• Text section

Thursday, July 14, 2011

Forgiveness and forgetfulness...

Michael and I celebrated our forty second anniversary Monday with our good friends Cannan and James by taking a time out at the Sourwood Inn on Elk Mountain Scenic Highway. Every year when July 12 rolls around, we spend time remembering our weddings. Cannan remembers us as young seminary students at Crescent Hill Baptist Church, remembers our wedding. I was her wedding director, a superfluous assignment, trying to herd cats at the rehearsal as all the strong minded participants felt free to tell us all how it should be done. This year our laughter was seasoned with tears as we listened to James share his journey into forgetting. Communication was an essential piece of his being as a pastoral counselor and professor. Words mattered and memory informed his life. Now, he tells us, he is learning to communicate from the heart since he can no longer speak and remember freely.

• Stated problem
Answer these about the anniversary post:
1. Which anniversary did Michael and the writer celebrate?
2. At which inn did they take their time out?
3. What roles did James hold in which communication was essential?

• Dataset rows
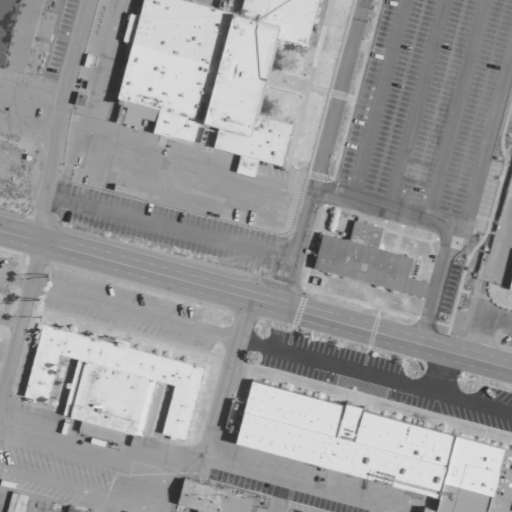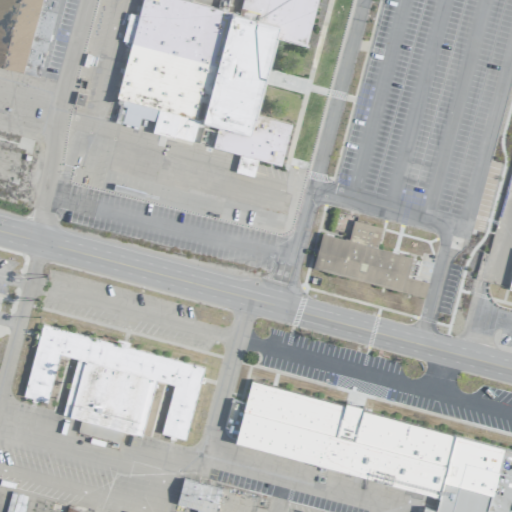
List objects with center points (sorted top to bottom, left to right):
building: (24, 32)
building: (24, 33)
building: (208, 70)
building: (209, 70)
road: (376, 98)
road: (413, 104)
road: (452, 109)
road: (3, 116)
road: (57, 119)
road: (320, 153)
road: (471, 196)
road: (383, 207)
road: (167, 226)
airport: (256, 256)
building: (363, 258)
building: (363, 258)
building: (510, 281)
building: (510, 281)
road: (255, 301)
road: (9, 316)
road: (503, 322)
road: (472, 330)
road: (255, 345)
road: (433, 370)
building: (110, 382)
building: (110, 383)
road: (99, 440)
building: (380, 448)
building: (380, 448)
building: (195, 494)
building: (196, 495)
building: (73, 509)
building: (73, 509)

• Answer to the problem
1. Their forty-second anniversary.
2. The Sourwood Inn on Elk Mountain Scenic Highway.
3. Pastoral counselor and professor.